Cruise is 56 in reality and 53 in the movie, yet he almost single-handedly does the job of several armies, a couple of intelligence agencies, a criminal organization and a doctor within span of a couple hours.
You really have to hand it to the scientists that the Church of [Redacted] kidnapped and trapped in their subterranean labs beneath Riverside County. They’ve really perfected the art of harnessing the life energy from all their sacrifices in order to keep Cruise young forever.
At multiple points in the movie, the agents just kind of acknowledge how ridiculous it is that they keep succeeding in these missions. This always happens with little more than Hunt’s assurance that he’ll protect everyone, which — and I’m gonna say this is a spoiler even though it shouldn’t come as a shock to anyone who’s ever heard of these movies — he does.
Don’t let the trailers that imply he might possibly break bad fool you. He saves everyone within a five-mile radius of himself.
You would think that a special covert operations force working alongside every major intelligence agency in the world and fighting all kinds of threats with no operating parameters would have to perform some morally questionable actions for the greater good. But Hunt (or Cruise, really) is America’s special golden boy, and America’s special golden boy can’t be morally ambiguous.

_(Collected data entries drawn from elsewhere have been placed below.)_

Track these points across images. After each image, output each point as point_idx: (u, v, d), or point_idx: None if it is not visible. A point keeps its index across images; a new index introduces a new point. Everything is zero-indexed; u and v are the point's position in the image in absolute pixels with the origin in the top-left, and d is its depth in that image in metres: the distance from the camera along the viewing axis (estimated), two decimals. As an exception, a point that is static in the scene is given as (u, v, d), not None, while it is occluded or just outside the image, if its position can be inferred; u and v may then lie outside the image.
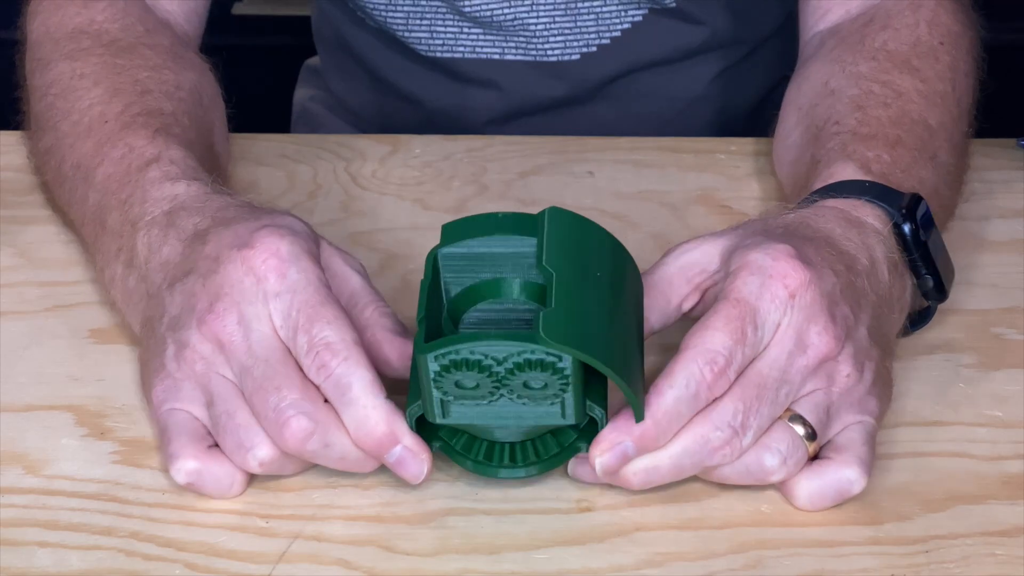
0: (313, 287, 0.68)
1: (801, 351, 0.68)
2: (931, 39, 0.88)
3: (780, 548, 0.67)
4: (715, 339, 0.66)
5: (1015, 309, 0.83)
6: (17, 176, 0.93)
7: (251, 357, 0.67)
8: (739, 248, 0.70)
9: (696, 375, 0.66)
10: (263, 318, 0.68)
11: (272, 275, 0.68)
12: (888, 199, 0.76)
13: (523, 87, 1.07)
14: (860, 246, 0.73)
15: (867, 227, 0.74)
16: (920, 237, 0.75)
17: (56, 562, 0.66)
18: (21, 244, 0.87)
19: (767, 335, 0.67)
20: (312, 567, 0.66)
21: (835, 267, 0.70)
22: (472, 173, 0.94)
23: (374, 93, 1.12)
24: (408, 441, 0.67)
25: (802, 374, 0.68)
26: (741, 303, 0.67)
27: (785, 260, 0.68)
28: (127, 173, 0.78)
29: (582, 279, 0.65)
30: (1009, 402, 0.76)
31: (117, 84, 0.84)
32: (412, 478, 0.67)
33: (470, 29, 1.05)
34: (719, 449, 0.66)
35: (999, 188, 0.93)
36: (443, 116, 1.09)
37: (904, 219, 0.75)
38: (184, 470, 0.68)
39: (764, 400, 0.67)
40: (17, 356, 0.78)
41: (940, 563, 0.66)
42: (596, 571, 0.66)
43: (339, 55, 1.14)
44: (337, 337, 0.67)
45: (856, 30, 0.90)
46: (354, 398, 0.66)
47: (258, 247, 0.69)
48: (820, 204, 0.75)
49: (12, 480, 0.71)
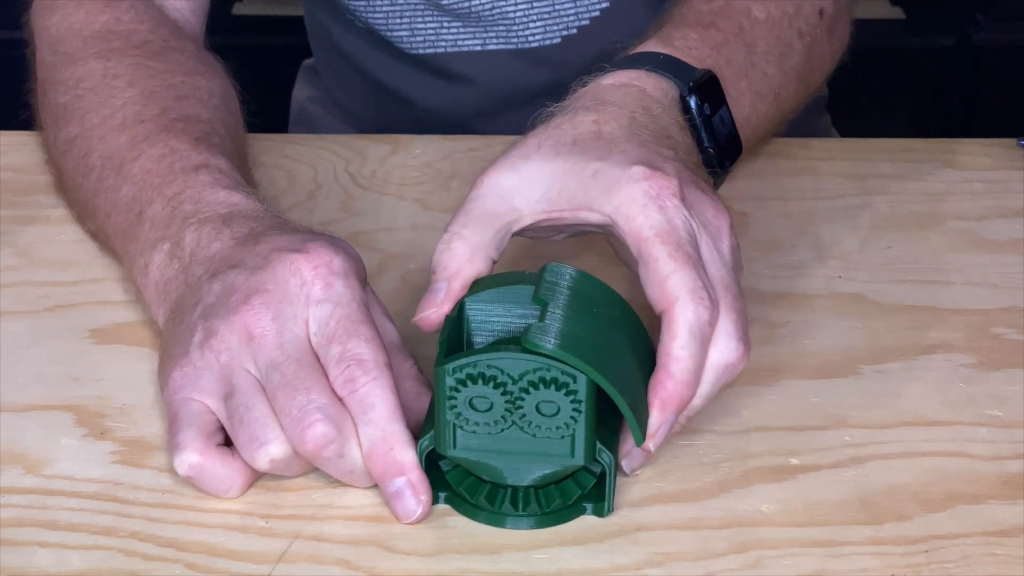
0: (356, 304, 0.68)
1: (720, 237, 0.70)
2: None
3: (780, 548, 0.67)
4: (679, 279, 0.67)
5: (1015, 309, 0.83)
6: (17, 176, 0.93)
7: (282, 354, 0.67)
8: (590, 182, 0.70)
9: (691, 318, 0.66)
10: (299, 320, 0.68)
11: (319, 283, 0.68)
12: (678, 72, 0.77)
13: (508, 77, 1.07)
14: (650, 119, 0.74)
15: (648, 95, 0.76)
16: (704, 111, 0.77)
17: (56, 562, 0.66)
18: (21, 244, 0.87)
19: (694, 240, 0.68)
20: (312, 567, 0.66)
21: (666, 153, 0.71)
22: (472, 173, 0.94)
23: (367, 93, 1.13)
24: (414, 476, 0.67)
25: (734, 251, 0.70)
26: (663, 233, 0.68)
27: (654, 179, 0.69)
28: (171, 172, 0.78)
29: (577, 310, 0.65)
30: (1009, 402, 0.76)
31: (152, 87, 0.85)
32: (405, 515, 0.67)
33: (450, 23, 1.05)
34: (742, 359, 0.68)
35: (999, 188, 0.93)
36: (433, 114, 1.09)
37: (690, 92, 0.77)
38: (187, 463, 0.68)
39: (738, 297, 0.69)
40: (17, 356, 0.78)
41: (940, 563, 0.66)
42: (596, 571, 0.66)
43: (332, 56, 1.14)
44: (371, 355, 0.66)
45: None
46: (375, 418, 0.66)
47: (312, 254, 0.69)
48: (603, 76, 0.77)
49: (12, 480, 0.71)
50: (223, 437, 0.69)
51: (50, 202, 0.91)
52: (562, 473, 0.68)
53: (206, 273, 0.72)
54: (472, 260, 0.69)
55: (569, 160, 0.71)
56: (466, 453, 0.66)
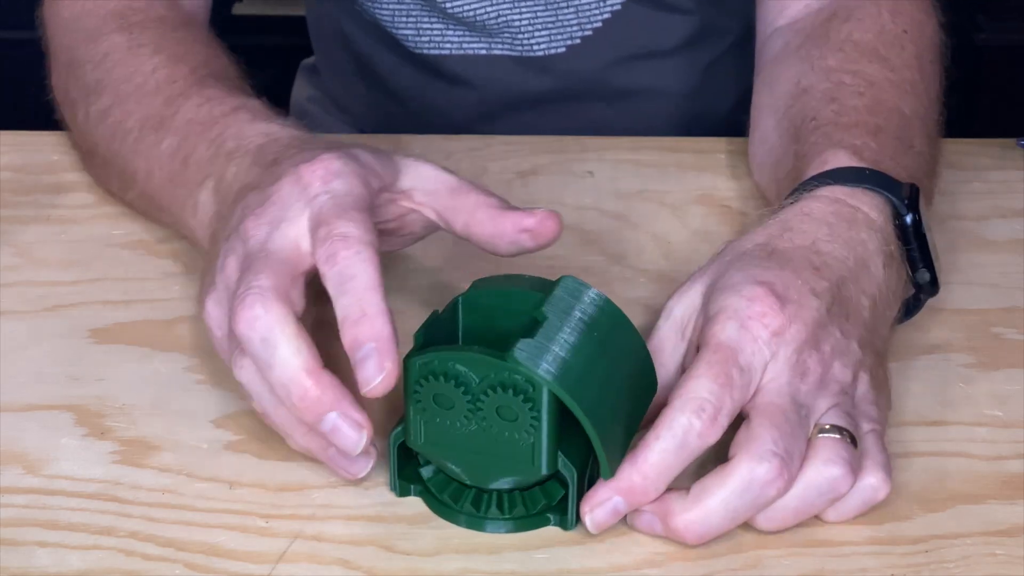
0: (352, 198, 0.68)
1: (800, 377, 0.67)
2: (895, 27, 0.88)
3: (780, 548, 0.67)
4: (699, 386, 0.65)
5: (1015, 309, 0.83)
6: (17, 176, 0.93)
7: (261, 249, 0.67)
8: (716, 290, 0.69)
9: (683, 424, 0.64)
10: (295, 222, 0.68)
11: (317, 182, 0.69)
12: (888, 188, 0.74)
13: (510, 83, 1.07)
14: (847, 245, 0.72)
15: (859, 219, 0.73)
16: (921, 229, 0.74)
17: (56, 562, 0.66)
18: (21, 244, 0.87)
19: (755, 375, 0.66)
20: (312, 567, 0.66)
21: (817, 287, 0.69)
22: (472, 173, 0.94)
23: (368, 90, 1.13)
24: (384, 344, 0.63)
25: (812, 396, 0.67)
26: (722, 347, 0.66)
27: (761, 302, 0.67)
28: (211, 117, 0.79)
29: (573, 330, 0.65)
30: (1009, 402, 0.76)
31: (178, 52, 0.86)
32: (364, 381, 0.63)
33: (455, 27, 1.05)
34: (772, 481, 0.64)
35: (999, 188, 0.93)
36: (433, 112, 1.09)
37: (908, 209, 0.74)
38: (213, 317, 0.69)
39: (792, 422, 0.65)
40: (17, 356, 0.78)
41: (940, 563, 0.66)
42: (596, 571, 0.66)
43: (334, 51, 1.14)
44: (357, 233, 0.66)
45: (820, 24, 0.89)
46: (352, 288, 0.65)
47: (316, 161, 0.69)
48: (813, 195, 0.74)
49: (12, 480, 0.71)
50: None
51: (50, 202, 0.91)
52: (529, 481, 0.67)
53: (235, 199, 0.73)
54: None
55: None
56: (431, 449, 0.66)
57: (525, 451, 0.65)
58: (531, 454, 0.65)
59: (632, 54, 1.07)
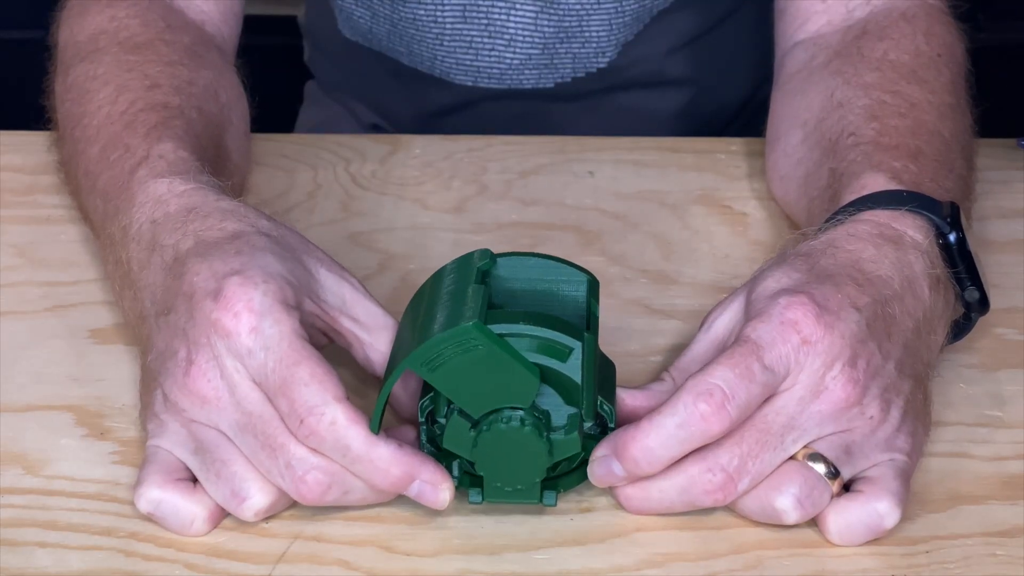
0: (287, 342, 0.66)
1: (814, 396, 0.66)
2: (930, 50, 0.87)
3: (780, 548, 0.67)
4: (714, 372, 0.65)
5: (1015, 309, 0.83)
6: (17, 176, 0.93)
7: (243, 414, 0.66)
8: (754, 299, 0.69)
9: (688, 406, 0.64)
10: (242, 371, 0.66)
11: (244, 331, 0.66)
12: (930, 209, 0.74)
13: (498, 111, 1.08)
14: (894, 266, 0.70)
15: (906, 242, 0.72)
16: (966, 247, 0.73)
17: (56, 562, 0.66)
18: (21, 244, 0.87)
19: (779, 377, 0.66)
20: (312, 567, 0.66)
21: (858, 301, 0.68)
22: (472, 173, 0.94)
23: (375, 69, 1.12)
24: (426, 475, 0.66)
25: (815, 420, 0.66)
26: (749, 341, 0.66)
27: (797, 308, 0.66)
28: (120, 177, 0.77)
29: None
30: (1009, 402, 0.76)
31: (125, 81, 0.84)
32: (434, 506, 0.67)
33: (445, 57, 1.05)
34: (711, 493, 0.65)
35: (999, 188, 0.93)
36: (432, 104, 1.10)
37: (951, 228, 0.73)
38: (146, 497, 0.67)
39: (766, 446, 0.66)
40: (17, 356, 0.78)
41: (940, 563, 0.66)
42: (596, 571, 0.66)
43: (335, 42, 1.14)
44: (318, 398, 0.65)
45: (850, 41, 0.88)
46: (357, 456, 0.65)
47: (228, 299, 0.66)
48: (856, 219, 0.73)
49: (12, 480, 0.71)
50: (188, 476, 0.68)
51: (50, 202, 0.91)
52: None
53: (151, 309, 0.71)
54: None
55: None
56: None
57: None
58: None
59: (624, 86, 1.08)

As such, almost every single moral quandary that Hunt finds himself in works itself out so that he only ever ends up having to shoot the bad guys. Or, in other cases, Hunt will go incredibly far out of his way to not have to do anything too unredeemable — almost equally opposite to how far the various bad guys go out of their way to be bad.

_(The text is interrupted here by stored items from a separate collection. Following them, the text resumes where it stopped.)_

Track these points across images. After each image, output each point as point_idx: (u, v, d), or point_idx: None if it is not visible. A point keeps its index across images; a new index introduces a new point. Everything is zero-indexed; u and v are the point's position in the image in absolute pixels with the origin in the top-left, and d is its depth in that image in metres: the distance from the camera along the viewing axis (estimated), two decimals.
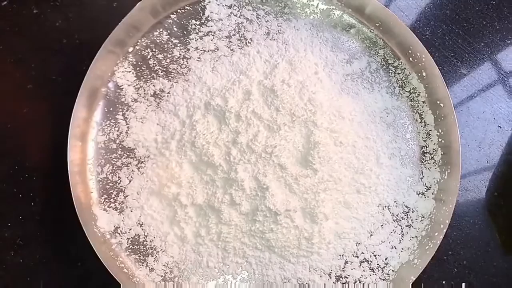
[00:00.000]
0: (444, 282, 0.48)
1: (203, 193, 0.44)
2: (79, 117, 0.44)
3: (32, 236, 0.46)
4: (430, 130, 0.48)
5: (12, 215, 0.46)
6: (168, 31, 0.48)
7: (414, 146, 0.48)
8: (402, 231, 0.46)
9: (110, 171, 0.45)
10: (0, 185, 0.46)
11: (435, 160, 0.47)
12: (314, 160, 0.43)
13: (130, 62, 0.47)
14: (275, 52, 0.48)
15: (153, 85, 0.47)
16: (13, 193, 0.46)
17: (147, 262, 0.44)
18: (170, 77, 0.47)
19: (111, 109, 0.46)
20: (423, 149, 0.48)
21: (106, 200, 0.45)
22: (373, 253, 0.45)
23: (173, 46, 0.48)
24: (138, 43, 0.48)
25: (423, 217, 0.46)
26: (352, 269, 0.45)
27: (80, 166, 0.44)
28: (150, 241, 0.44)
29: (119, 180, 0.45)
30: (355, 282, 0.45)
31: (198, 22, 0.49)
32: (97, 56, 0.44)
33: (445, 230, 0.44)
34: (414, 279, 0.43)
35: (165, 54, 0.48)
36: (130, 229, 0.44)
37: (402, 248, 0.46)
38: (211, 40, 0.48)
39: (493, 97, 0.52)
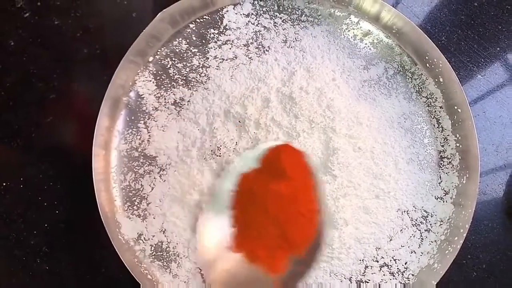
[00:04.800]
0: (464, 286, 0.48)
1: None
2: (102, 126, 0.45)
3: (58, 244, 0.47)
4: (448, 135, 0.48)
5: (38, 223, 0.47)
6: (187, 41, 0.49)
7: (432, 151, 0.48)
8: (421, 236, 0.47)
9: (133, 179, 0.46)
10: (25, 193, 0.47)
11: (453, 165, 0.48)
12: (333, 166, 0.44)
13: (151, 72, 0.48)
14: (292, 60, 0.48)
15: (173, 94, 0.48)
16: (38, 201, 0.47)
17: (171, 268, 0.45)
18: (189, 86, 0.48)
19: (132, 118, 0.47)
20: (441, 154, 0.48)
21: (130, 208, 0.45)
22: (392, 258, 0.46)
23: (192, 55, 0.49)
24: (158, 53, 0.49)
25: (442, 221, 0.47)
26: (372, 273, 0.45)
27: (104, 174, 0.45)
28: (173, 248, 0.45)
29: (142, 188, 0.46)
30: (375, 287, 0.45)
31: (216, 31, 0.49)
32: (119, 66, 0.45)
33: (465, 235, 0.44)
34: (435, 283, 0.43)
35: (184, 63, 0.49)
36: (153, 236, 0.45)
37: (422, 253, 0.46)
38: (230, 48, 0.49)
39: (509, 101, 0.53)
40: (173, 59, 0.49)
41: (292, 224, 0.37)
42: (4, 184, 0.47)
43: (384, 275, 0.46)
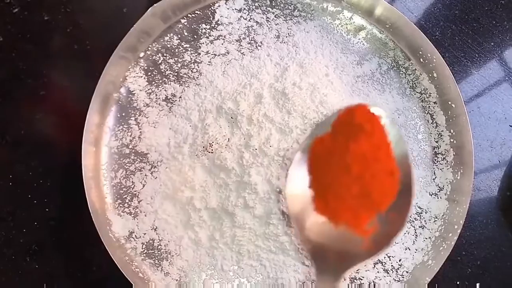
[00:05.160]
0: (458, 283, 0.48)
1: (217, 197, 0.44)
2: (92, 123, 0.44)
3: (47, 242, 0.46)
4: (442, 131, 0.48)
5: (27, 221, 0.46)
6: (179, 36, 0.48)
7: (426, 147, 0.48)
8: (415, 232, 0.46)
9: (124, 176, 0.45)
10: (14, 191, 0.47)
11: (447, 161, 0.47)
12: None
13: (142, 67, 0.48)
14: (285, 55, 0.48)
15: (165, 90, 0.47)
16: (27, 199, 0.46)
17: (162, 266, 0.44)
18: (181, 82, 0.47)
19: (123, 114, 0.47)
20: (435, 149, 0.48)
21: (120, 205, 0.45)
22: (387, 255, 0.45)
23: (184, 50, 0.48)
24: (149, 48, 0.48)
25: (436, 217, 0.46)
26: (366, 270, 0.45)
27: (94, 171, 0.44)
28: (165, 245, 0.44)
29: (133, 185, 0.45)
30: (369, 284, 0.45)
31: (208, 26, 0.49)
32: (109, 62, 0.44)
33: (459, 231, 0.44)
34: (430, 280, 0.43)
35: (176, 58, 0.48)
36: (145, 234, 0.44)
37: (416, 249, 0.46)
38: (222, 44, 0.48)
39: (504, 96, 0.52)
40: (165, 54, 0.48)
41: (375, 182, 0.37)
42: None
43: (378, 272, 0.45)
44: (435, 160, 0.48)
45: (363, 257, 0.38)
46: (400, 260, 0.46)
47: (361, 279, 0.45)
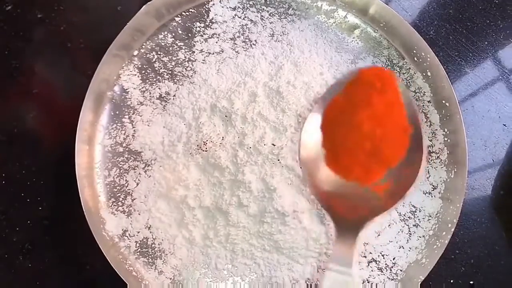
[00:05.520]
0: (452, 281, 0.48)
1: (211, 195, 0.44)
2: (85, 121, 0.44)
3: (41, 240, 0.46)
4: (436, 130, 0.48)
5: (20, 220, 0.46)
6: (173, 34, 0.48)
7: None
8: (409, 231, 0.46)
9: (117, 174, 0.45)
10: (7, 189, 0.46)
11: (441, 159, 0.47)
12: None
13: (136, 66, 0.47)
14: (280, 54, 0.48)
15: (159, 88, 0.47)
16: (20, 197, 0.46)
17: (156, 265, 0.44)
18: (175, 80, 0.47)
19: (117, 112, 0.46)
20: (429, 148, 0.48)
21: (114, 204, 0.45)
22: (381, 253, 0.45)
23: (178, 48, 0.48)
24: (143, 46, 0.48)
25: (430, 216, 0.46)
26: (360, 269, 0.45)
27: (87, 170, 0.44)
28: (159, 244, 0.44)
29: (127, 183, 0.45)
30: (363, 282, 0.45)
31: (202, 25, 0.49)
32: (103, 60, 0.44)
33: (453, 229, 0.44)
34: (423, 278, 0.43)
35: (170, 57, 0.48)
36: (138, 232, 0.44)
37: (410, 248, 0.46)
38: (216, 42, 0.48)
39: (497, 95, 0.52)
40: (159, 52, 0.48)
41: (386, 138, 0.38)
42: None
43: (372, 270, 0.45)
44: (429, 158, 0.48)
45: (379, 210, 0.39)
46: (394, 259, 0.46)
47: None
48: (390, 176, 0.40)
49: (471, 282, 0.48)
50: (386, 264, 0.45)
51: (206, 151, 0.44)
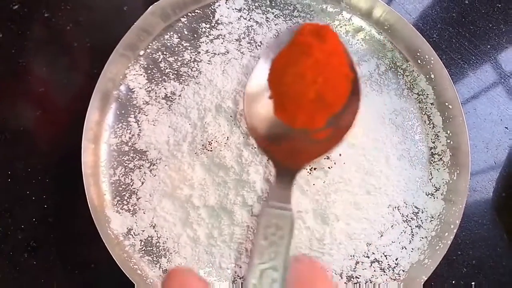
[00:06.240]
0: (453, 282, 0.49)
1: (215, 195, 0.44)
2: (92, 120, 0.44)
3: (45, 238, 0.46)
4: (439, 132, 0.48)
5: (25, 218, 0.46)
6: (179, 35, 0.49)
7: (422, 148, 0.48)
8: (412, 232, 0.47)
9: (123, 173, 0.46)
10: (13, 187, 0.47)
11: (443, 161, 0.48)
12: (324, 161, 0.44)
13: (142, 65, 0.48)
14: None
15: (164, 88, 0.47)
16: (26, 195, 0.47)
17: (161, 264, 0.44)
18: (181, 80, 0.48)
19: (123, 111, 0.47)
20: (432, 150, 0.48)
21: (119, 202, 0.45)
22: (383, 254, 0.46)
23: (183, 49, 0.48)
24: (149, 47, 0.48)
25: (432, 217, 0.47)
26: (363, 269, 0.45)
27: (93, 168, 0.45)
28: (163, 243, 0.45)
29: (132, 182, 0.45)
30: (366, 282, 0.45)
31: (208, 26, 0.49)
32: (109, 59, 0.44)
33: (455, 231, 0.44)
34: (426, 278, 0.43)
35: (176, 57, 0.48)
36: (143, 231, 0.45)
37: (412, 249, 0.46)
38: (221, 43, 0.49)
39: (499, 98, 0.53)
40: (164, 53, 0.48)
41: (329, 86, 0.40)
42: None
43: (374, 271, 0.46)
44: (432, 160, 0.48)
45: (318, 153, 0.41)
46: (396, 259, 0.46)
47: (358, 278, 0.45)
48: (332, 124, 0.42)
49: (473, 283, 0.49)
50: (388, 264, 0.46)
51: (211, 151, 0.44)
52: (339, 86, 0.41)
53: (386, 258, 0.46)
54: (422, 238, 0.46)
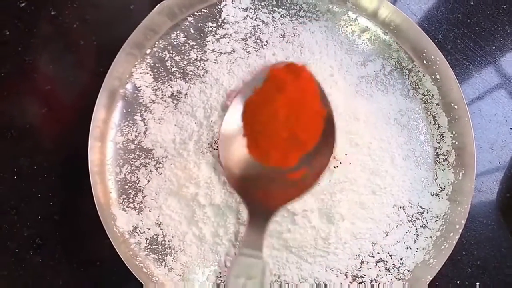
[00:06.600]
0: (458, 282, 0.49)
1: (221, 193, 0.44)
2: (98, 118, 0.44)
3: (51, 236, 0.46)
4: (444, 132, 0.48)
5: (31, 215, 0.46)
6: (185, 33, 0.49)
7: (428, 148, 0.49)
8: (417, 232, 0.47)
9: (129, 171, 0.46)
10: (19, 184, 0.47)
11: (449, 162, 0.48)
12: (330, 161, 0.44)
13: (148, 64, 0.48)
14: (290, 55, 0.48)
15: (171, 87, 0.47)
16: (32, 193, 0.47)
17: (166, 262, 0.44)
18: (187, 79, 0.48)
19: (129, 110, 0.47)
20: (437, 150, 0.48)
21: (125, 200, 0.45)
22: (388, 253, 0.46)
23: (190, 48, 0.49)
24: (156, 45, 0.48)
25: (437, 217, 0.47)
26: (368, 269, 0.45)
27: (99, 166, 0.45)
28: (169, 241, 0.45)
29: (138, 180, 0.46)
30: (371, 282, 0.45)
31: (214, 25, 0.49)
32: (116, 58, 0.44)
33: (460, 231, 0.44)
34: (431, 278, 0.43)
35: (182, 56, 0.48)
36: (149, 229, 0.45)
37: (417, 248, 0.46)
38: (228, 42, 0.49)
39: (504, 99, 0.53)
40: (171, 51, 0.48)
41: (301, 124, 0.41)
42: None
43: (379, 270, 0.46)
44: (437, 160, 0.48)
45: (292, 196, 0.42)
46: (401, 259, 0.46)
47: (363, 277, 0.45)
48: (305, 163, 0.42)
49: (478, 284, 0.49)
50: (393, 264, 0.46)
51: (217, 149, 0.44)
52: (311, 124, 0.42)
53: (391, 258, 0.46)
54: (427, 238, 0.46)
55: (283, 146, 0.41)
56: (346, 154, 0.45)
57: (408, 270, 0.46)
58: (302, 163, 0.42)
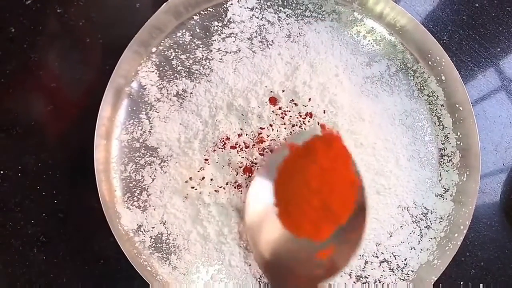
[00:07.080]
0: (461, 283, 0.49)
1: (226, 192, 0.44)
2: (104, 116, 0.44)
3: (55, 233, 0.46)
4: (449, 133, 0.48)
5: (36, 212, 0.46)
6: (191, 32, 0.49)
7: (432, 149, 0.49)
8: (421, 232, 0.47)
9: (134, 169, 0.46)
10: (24, 182, 0.47)
11: (453, 163, 0.48)
12: None
13: (154, 62, 0.48)
14: (296, 54, 0.48)
15: (176, 85, 0.47)
16: (36, 190, 0.47)
17: (170, 260, 0.44)
18: (192, 78, 0.48)
19: (134, 108, 0.47)
20: (441, 151, 0.49)
21: (130, 199, 0.45)
22: (392, 254, 0.46)
23: (195, 47, 0.49)
24: (161, 44, 0.48)
25: (441, 218, 0.47)
26: (372, 269, 0.46)
27: (104, 164, 0.45)
28: (173, 240, 0.45)
29: (142, 179, 0.46)
30: (375, 282, 0.45)
31: (220, 24, 0.49)
32: (122, 56, 0.45)
33: (465, 232, 0.44)
34: (436, 279, 0.43)
35: (187, 55, 0.48)
36: (153, 228, 0.45)
37: (421, 249, 0.46)
38: (233, 41, 0.49)
39: (509, 101, 0.53)
40: (176, 50, 0.48)
41: (334, 195, 0.39)
42: (2, 172, 0.47)
43: (383, 270, 0.46)
44: (441, 161, 0.48)
45: (322, 278, 0.40)
46: (405, 260, 0.46)
47: (367, 278, 0.45)
48: (335, 240, 0.41)
49: (481, 285, 0.49)
50: (397, 264, 0.46)
51: (222, 148, 0.44)
52: (345, 193, 0.40)
53: (395, 258, 0.46)
54: (431, 238, 0.47)
55: (315, 216, 0.40)
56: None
57: (412, 271, 0.46)
58: (332, 239, 0.40)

Despite this, the tone of “Mission: Impossible — Fallout” stays consistent enough to not take you out of it, and some of the action scenes are pretty cool if you somehow haven’t had them spoiled by the trailers.
Of course, you also have to respect Cruise’s insistence at filming all his own stunts, even if it means breaking more bones in the process.
At the end of the day, it’s a “Mission: Impossible” movie. You know what to expect. It’s a competent action movie with solid performances and subject matter that never gets too risky so that your average American Joe can easily digest it.
It’s like the movie version of applesauce: It tastes good and is easy to swallow, but it lacks sustenance and tastes exactly like it did last time.